When he had visited Hawk earlier in the afternoon to tell him his worries about Hanley he had also mentioned the proposed dinner with Cassandra Northrup. With all good intentions Stephen had instructed him to smile a lot and be most attentive, but for the life of him Nat couldn’t seem to make his lips curl upwards and empty compliments had never been his style.
Instead, he pulled the chair from the table and invited Cassandra to sit and then he took his own place a good few feet away. Distance made him less edgy and the procession
of kitchen staff with tureens of soup and entrées turned his mind for a moment from the reason as to why she was here alone tonight.
‘I don’t think I thanked you properly for your help with Jamie the other night, Nathaniel. I do not normally panic.’
‘I was glad that you called me, and if he is anything like me and has another fit it should be months away.’

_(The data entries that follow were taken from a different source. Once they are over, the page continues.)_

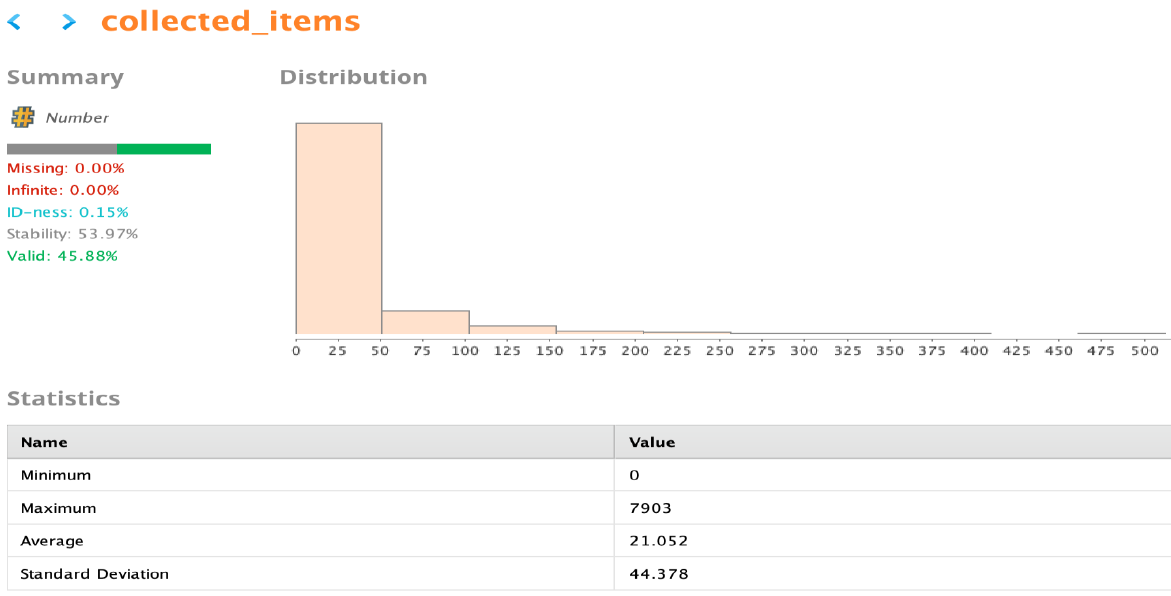
Figure 3. Attribute statistics detail for the traditional approach using RapidMiner.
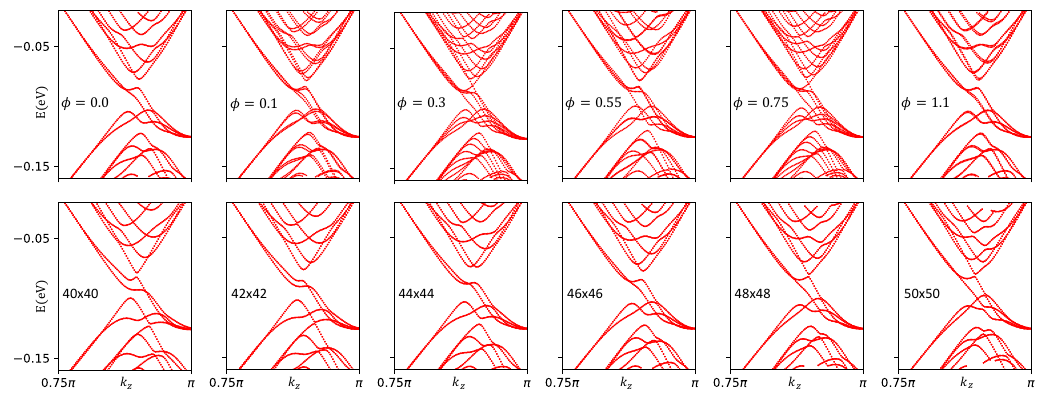
Figure 2: Zoom in on low energy bands in the ( 100 ) wire’s spectra. First row: Gap closing and re-opening under flux, of a 46x46 atoms wire. At zero flux, there are gaps between the surface and hinge bands (although the hinge states are extended to 2D close to the gap, see text). When turning on the flux, the degeneracy is removed. At certain flux values, around φ = 0.3 and φ = 0.7 flux quantum, a gap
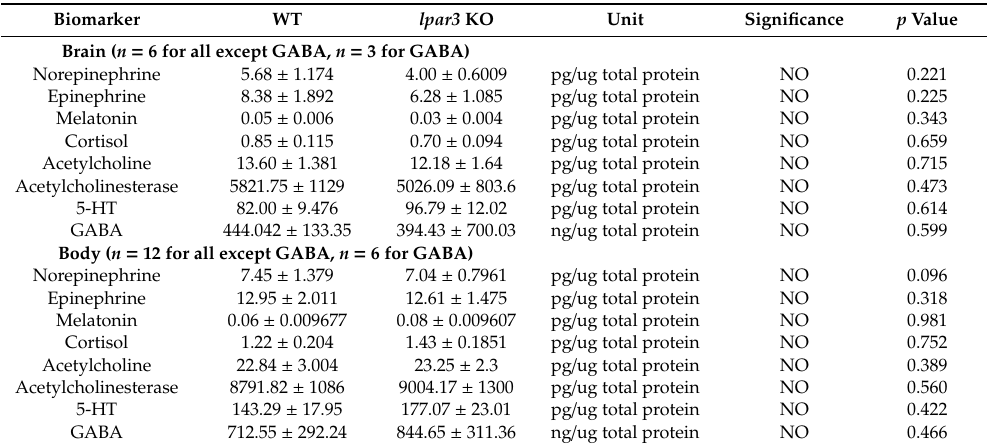
Table 1. Expression of stress hormones and neurotransmitters in the brain and other body parts in wild-type and lpar 3 knockout zebrafish at the adult stage. Data are presented as means ± standard error of the mean (SEM) and the significant di ff erence was tested by t-test.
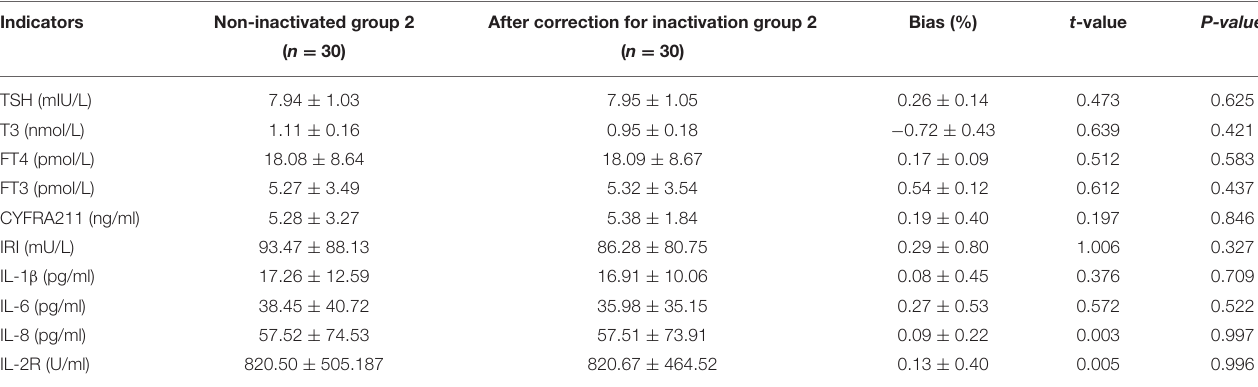
TABLE 4 | Comparison of corrected values and true values of some test items ( ¯ x ± s). Indicators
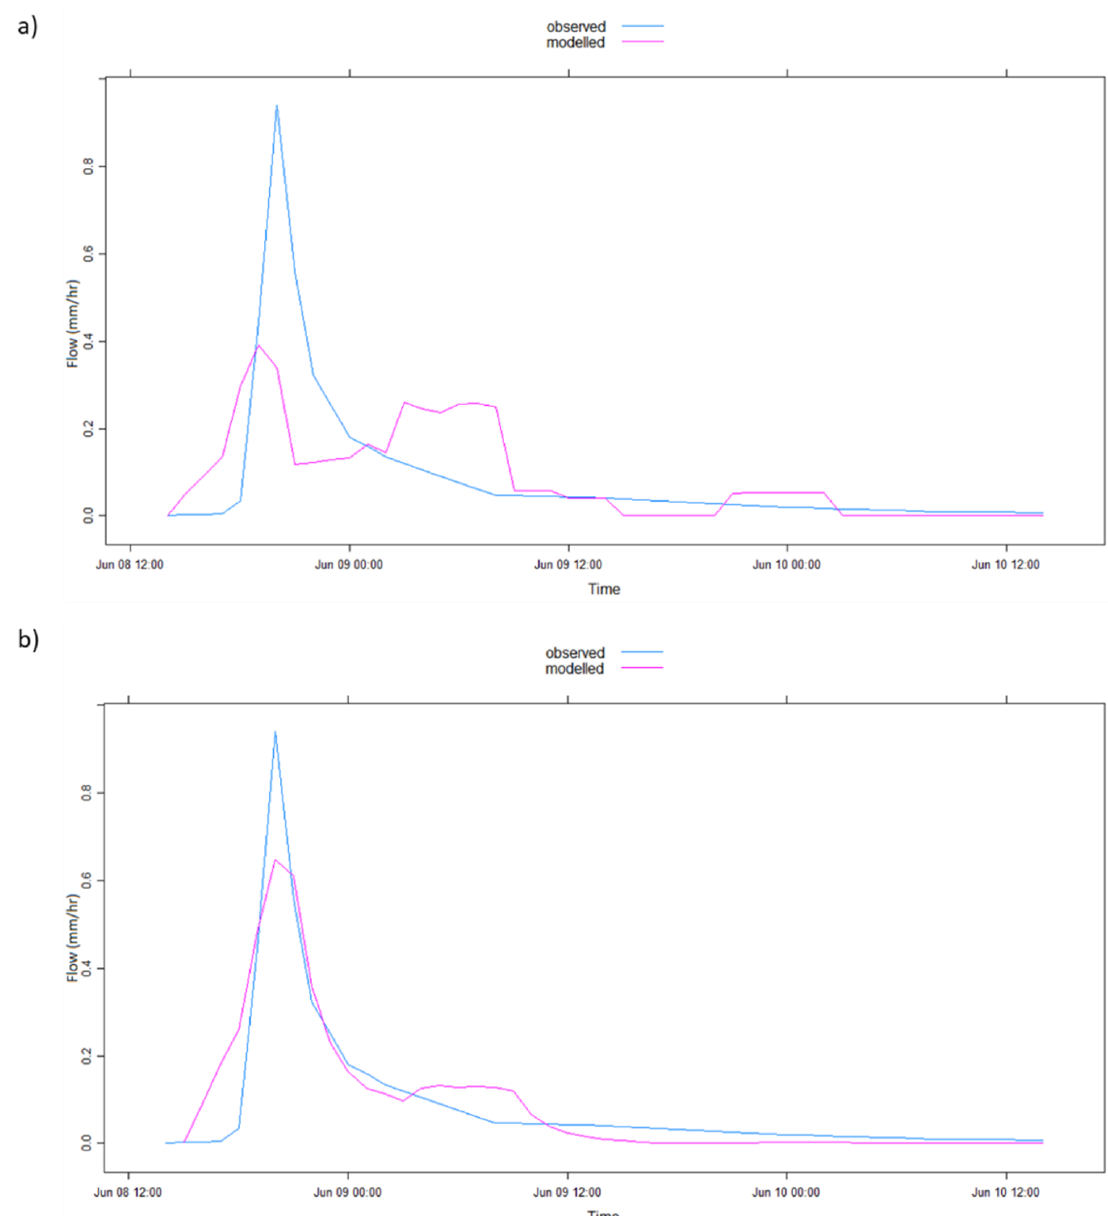
Figure 5. IHACRES model simulation results with ( a ) rsq_daily and ( b ) rsq_hourly objective functions for the 2002a flood event.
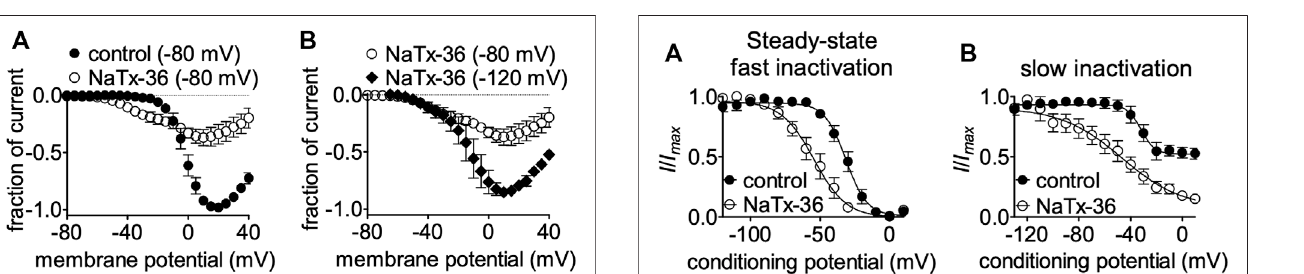
FIGURE 4 | Effects of NaTx36 on OtNa V 1.8 current-voltage relationship (I-V curves). Cells were pretreated with 500 nM TTX to block TTX-sensitive sodium channels, and currents were elicited by 50-ms depolarizing steps to various voltages ranging from − 80 to +40 mV in 5-mV increments. All Na + currents were normalized to the maximum amplitude of control peak current. (A) RepresentativeI-Vcurvesbeforeandafter100 nMNaTx36.When the holding potential was − 80 mV, NaTx36 could inhibit TTX-R Na + current recorded from ND7/23 cells transfected with recombinant OtNav1.8 (control, n =5;NaTx36, n =4).NaTx36alsoenhancedactivationbyhyperpolarizingthe membrane potential at which channels begin opening. (B) When the holding potentialwaschangedto − 120 mV,inhibitionofOtNa V 1.8by100 nMNaTx36 was substantially reduced ( − 80 mV, n = 4; − 120 mV, n = 3).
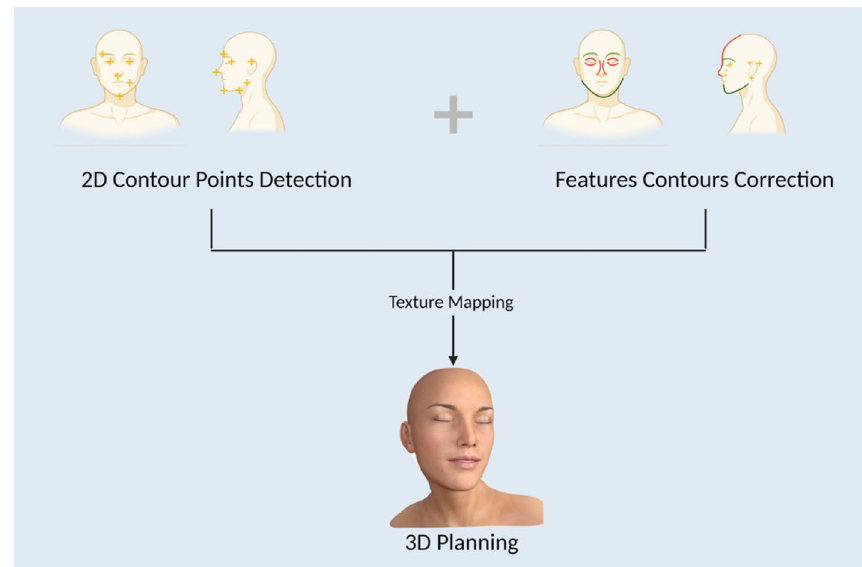
Fig. 2 Using 2D photographs to create 3D models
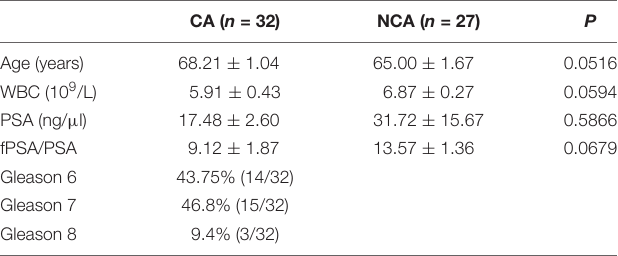
TABLE 1 | The clinical characteristics and pathological parameters of the two groups.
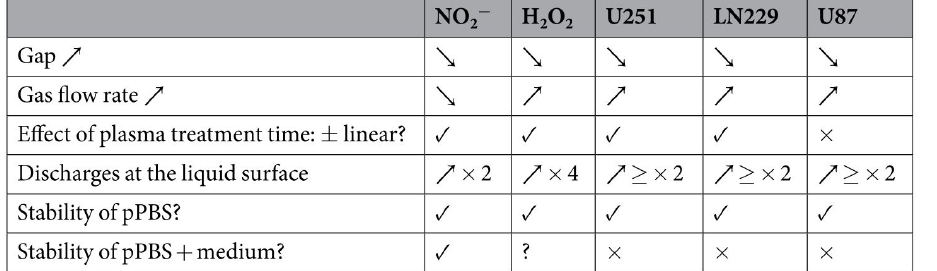
Figure 12. The effect of the gap, gas flow rate, plasma treatment time, the occurrence of discharges at the liquid surface, and the stability of a PTS (PBS, kINPen argon plasma jet) on the concentra- tions of NO 2- and H 2 O 2 in PTS and on the anticancer capacity of PTSs for three different cancer cell lines. Reproduced from [85] . Copyright 2017 Springer Nature.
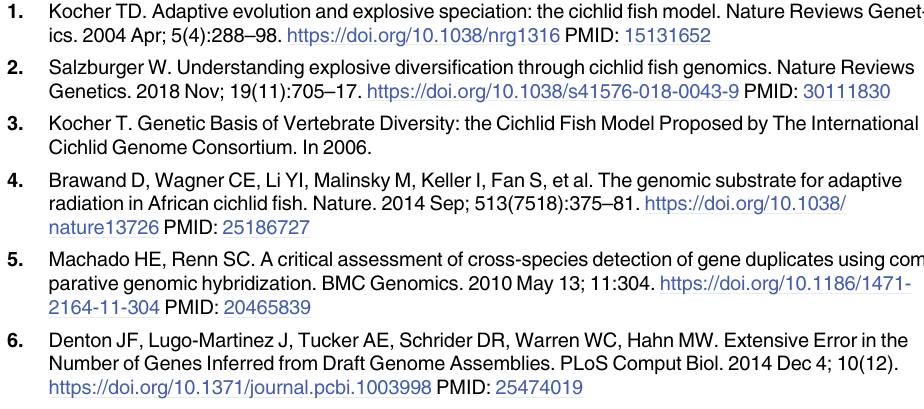
S1 Table. Gene probe information. S2 Table. Nucleotide composition PCA output & pairwise MANOVA results.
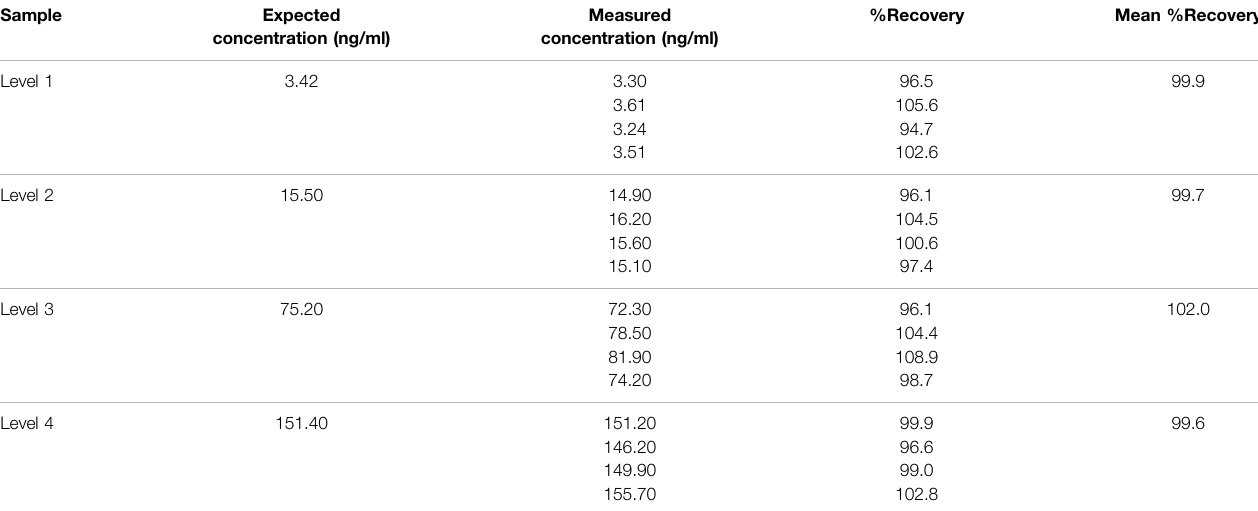
TABLE 1 | Mean % recoveries evaluated from four replicates for each level of concentration.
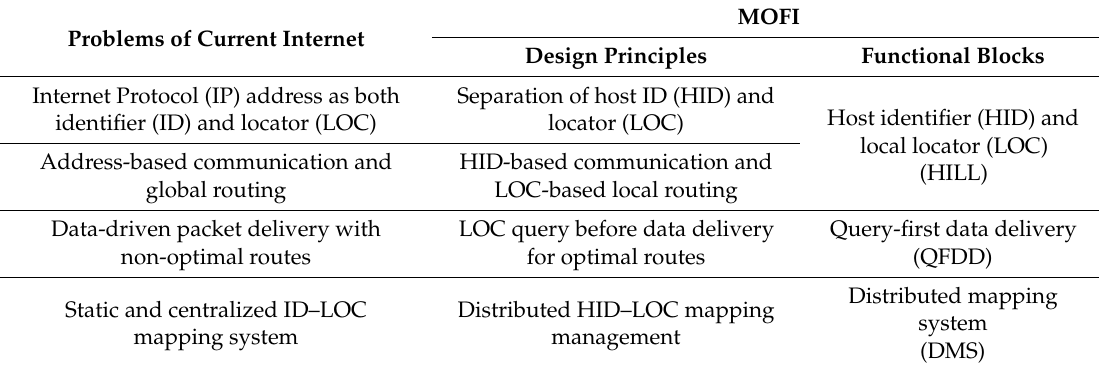
Table 1. Internet problems versus Mobile-Oriented Future Internet (MOFI) design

‘You only had three episodes, you said.’
‘Indeed. I outgrew them exactly as the St Auburn physician had predicted that I would.’
‘A family trait, then?’
‘My father was prone to the same as a child. He did not have brothers or sisters, however, so I am not certain if it would have been something that ran through the whole line.’
‘Well, it is reassuring to know that you recovered.’ She drew a spoon of soup to her mouth and sighed. ‘Onion soup. This is a taste I remember, though I have not had it since Paris.’
‘You did not think to send word to your father after Perpignan and ask him to help?’
She shook her head, the red-gold catching the light from the chandelier above in a sparkling cascade of colour. ‘Papa would have found the situation trying, and as a family we attempt to shelter him from anything that is difficult. After Mama died he was...brittle and I am not certain if he will ever be truly happy again.’
‘So you managed alone?’
‘I did.’
‘You do that often.’
Her spoon hovered above the plate. ‘I believe in myself more now.’
‘I am glad for it.’
‘I believe that atonement goes a certain way in alleviating past mistakes, and that what was, is not always the same as what will be.’
‘Wise of you.’
‘I have made errors, Nathaniel, big ones that I wish every single day I had not, but in the end one cannot wish life away. One has to confront it with courage and go on.’